龍騎士殿下の恋人役〜その甘さ、本当に必要ですか?

「……あなた……そんなことは…」

メローネさんはすがるような目を向けたけど、王太子殿下は首を横に振ったあと、あたしへ視線を向けた。

「アリシアさん、でしたね」
「は、はい」

両手を胸の前で組んだ王太子殿下は、フッと優しい表情になる。そして、その理由は次の言葉でよくわかった。

「ヴァイスから、よく話を聴いていますよ。最近あいつの話はあなたの事ばかり…それも、すごく楽しそうなので…ようやく、昔のことを吹っ切れたようです。
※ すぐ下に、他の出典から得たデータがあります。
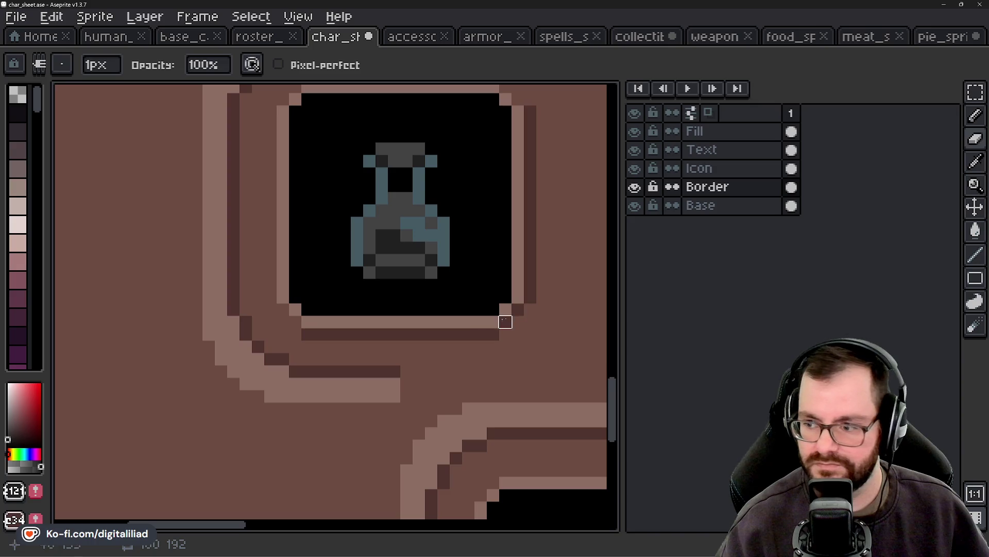
pyautogui.moveTo(258, 322); pyautogui.dragTo(270, 359)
あなたには感謝しています」
「そ、そんな……あたしは別になにも」
「でしょうね…けれども、無意識のうちにあなたは弟を救ってくださった…お会いすればわかります。あなたの目には力と光がある。だから、ヴァイスはあなたに惹かれたのでしょう」

王太子殿下の語られた話は、にわかには信じられない。ヴァイスさんが惹かれただとか…なんの話だろう?
でも……

ヴァイスさんが王太子殿下にあたしの話をしょっちゅうしてくださってる。そして、救われた…。それが真実ならば、涙が出そうなくらいに嬉しい。

「あなたにならば、ヴァイスは昔の話をしているでしょう」
「はい」

王太子殿下に確認されて嘘を答えるわけにはいかないから、素直に頷いた

「では、ぼくとヴァイスとメローネの関係も…」
「……はい」

ヴァイスさんが信頼して話してくださったのだから、あたしはそれを無駄にしないためにも王太子殿下をまっすぐに見た。

「ですが、それを理由にメローネさんがヴァイスさんを頼りすぎるのは違うと思います…メローネさんは王太子殿下を選ばれたのですから」

失礼だし、差し出がましい口を利いている自覚はある。でも、だからこそあたしはメローネさんに言いたかった。